Nourry avait terminé sa longue narration. Il avait été écouté dans le plus religieux et le plus anxieux silence.
Il s’était tu qu’on l’écoutait encore.
Soudain, une voix que l’on n’avait pas encore entendue s’éleva dans le coin le plus obscur :
« Pardon, monsieur, pourriez-vous me dire si les machines à coudre que l’on fabrique à Essen sont à point de chaînette à un fil ou à double point de chaînette à deux fils ? »
Nourry, assez étonné de la question, ainsi que tous ceux qui étaient là, du reste, répondit :
« Ils en font de tout genre, monsieur : machines à point de chaînette à un fil, machines à point de surjet, machines à point de navette à deux fils, machines à double point de chaînette à deux fils, machines pour chaussures, etc.
– Merci, monsieur, c’est tout ce que je désirais savoir…
– Vous n’avez pas d’autre question à poser à M. Nourry ? demanda le directeur de la Sûreté qui ne pouvait s’empêcher de sourire au reporter malgré la gravité des circonstances.

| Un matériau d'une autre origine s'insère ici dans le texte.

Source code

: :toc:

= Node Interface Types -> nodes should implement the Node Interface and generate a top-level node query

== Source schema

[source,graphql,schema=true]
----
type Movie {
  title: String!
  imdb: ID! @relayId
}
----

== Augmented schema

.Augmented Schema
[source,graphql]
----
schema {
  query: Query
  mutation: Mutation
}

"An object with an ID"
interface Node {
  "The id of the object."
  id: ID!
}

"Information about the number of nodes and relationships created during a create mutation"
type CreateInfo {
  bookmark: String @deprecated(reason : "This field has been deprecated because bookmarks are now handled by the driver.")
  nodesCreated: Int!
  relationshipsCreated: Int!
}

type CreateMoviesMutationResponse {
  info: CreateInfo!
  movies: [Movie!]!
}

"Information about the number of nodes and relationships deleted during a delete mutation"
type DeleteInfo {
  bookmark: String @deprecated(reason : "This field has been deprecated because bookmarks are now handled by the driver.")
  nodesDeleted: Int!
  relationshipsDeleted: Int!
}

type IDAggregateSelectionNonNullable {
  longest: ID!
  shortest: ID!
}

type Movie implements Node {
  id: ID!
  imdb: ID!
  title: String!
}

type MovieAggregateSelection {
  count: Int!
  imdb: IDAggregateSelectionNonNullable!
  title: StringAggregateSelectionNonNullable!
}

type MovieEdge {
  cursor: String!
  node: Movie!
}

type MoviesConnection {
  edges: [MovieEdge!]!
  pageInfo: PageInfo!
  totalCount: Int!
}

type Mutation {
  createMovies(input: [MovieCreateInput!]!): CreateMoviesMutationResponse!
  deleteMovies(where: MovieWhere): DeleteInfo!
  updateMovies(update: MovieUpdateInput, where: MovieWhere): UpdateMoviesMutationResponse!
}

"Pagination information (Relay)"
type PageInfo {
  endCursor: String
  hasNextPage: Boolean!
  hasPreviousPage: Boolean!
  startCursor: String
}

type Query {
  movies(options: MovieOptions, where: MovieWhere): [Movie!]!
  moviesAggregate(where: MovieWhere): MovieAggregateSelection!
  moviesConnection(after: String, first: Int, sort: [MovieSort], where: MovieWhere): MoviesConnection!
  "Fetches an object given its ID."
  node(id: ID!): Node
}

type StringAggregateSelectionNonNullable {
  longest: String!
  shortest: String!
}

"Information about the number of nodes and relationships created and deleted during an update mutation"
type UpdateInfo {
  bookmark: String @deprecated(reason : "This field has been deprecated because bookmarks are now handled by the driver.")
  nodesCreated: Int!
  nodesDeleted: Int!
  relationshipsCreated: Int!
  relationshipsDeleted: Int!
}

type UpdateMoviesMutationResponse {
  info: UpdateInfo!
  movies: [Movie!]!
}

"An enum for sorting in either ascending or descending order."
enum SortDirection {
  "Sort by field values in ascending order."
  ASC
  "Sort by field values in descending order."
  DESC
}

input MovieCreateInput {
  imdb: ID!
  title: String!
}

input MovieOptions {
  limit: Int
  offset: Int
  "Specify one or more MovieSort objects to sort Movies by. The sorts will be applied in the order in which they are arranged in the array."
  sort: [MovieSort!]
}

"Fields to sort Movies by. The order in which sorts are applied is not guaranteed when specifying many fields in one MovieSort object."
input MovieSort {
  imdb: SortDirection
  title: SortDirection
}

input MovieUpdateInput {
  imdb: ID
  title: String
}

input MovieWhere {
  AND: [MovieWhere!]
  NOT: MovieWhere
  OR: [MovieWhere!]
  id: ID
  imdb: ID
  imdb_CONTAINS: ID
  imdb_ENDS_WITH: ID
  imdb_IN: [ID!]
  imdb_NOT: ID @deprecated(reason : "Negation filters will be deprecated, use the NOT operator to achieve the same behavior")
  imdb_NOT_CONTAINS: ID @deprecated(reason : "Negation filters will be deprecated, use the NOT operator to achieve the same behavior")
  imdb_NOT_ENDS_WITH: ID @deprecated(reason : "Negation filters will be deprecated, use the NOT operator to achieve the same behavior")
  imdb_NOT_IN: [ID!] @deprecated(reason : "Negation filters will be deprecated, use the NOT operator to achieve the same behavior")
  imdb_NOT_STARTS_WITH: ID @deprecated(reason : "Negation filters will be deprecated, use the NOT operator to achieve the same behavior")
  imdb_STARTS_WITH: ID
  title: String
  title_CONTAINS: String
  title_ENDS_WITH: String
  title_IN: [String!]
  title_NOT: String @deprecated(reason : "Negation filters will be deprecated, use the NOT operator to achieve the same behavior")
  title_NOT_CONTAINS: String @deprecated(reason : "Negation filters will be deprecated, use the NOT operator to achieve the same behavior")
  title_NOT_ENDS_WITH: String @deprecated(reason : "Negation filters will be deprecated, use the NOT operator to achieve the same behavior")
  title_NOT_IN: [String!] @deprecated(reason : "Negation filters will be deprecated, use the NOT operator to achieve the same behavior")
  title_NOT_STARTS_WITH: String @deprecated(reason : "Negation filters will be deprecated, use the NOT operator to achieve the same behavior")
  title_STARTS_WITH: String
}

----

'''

– Aucune ! répliqua Rouletabille, le plus sérieusement du monde… aucune !… »
Et comme il s’était légèrement soulevé, il retomba dans son ombre…
Les ministres félicitèrent Nourry ainsi qu’il convenait, lui recommandèrent encore la plus complète discrétion, puis le laissèrent partir. Le directeur de la Sûreté l’accompagna.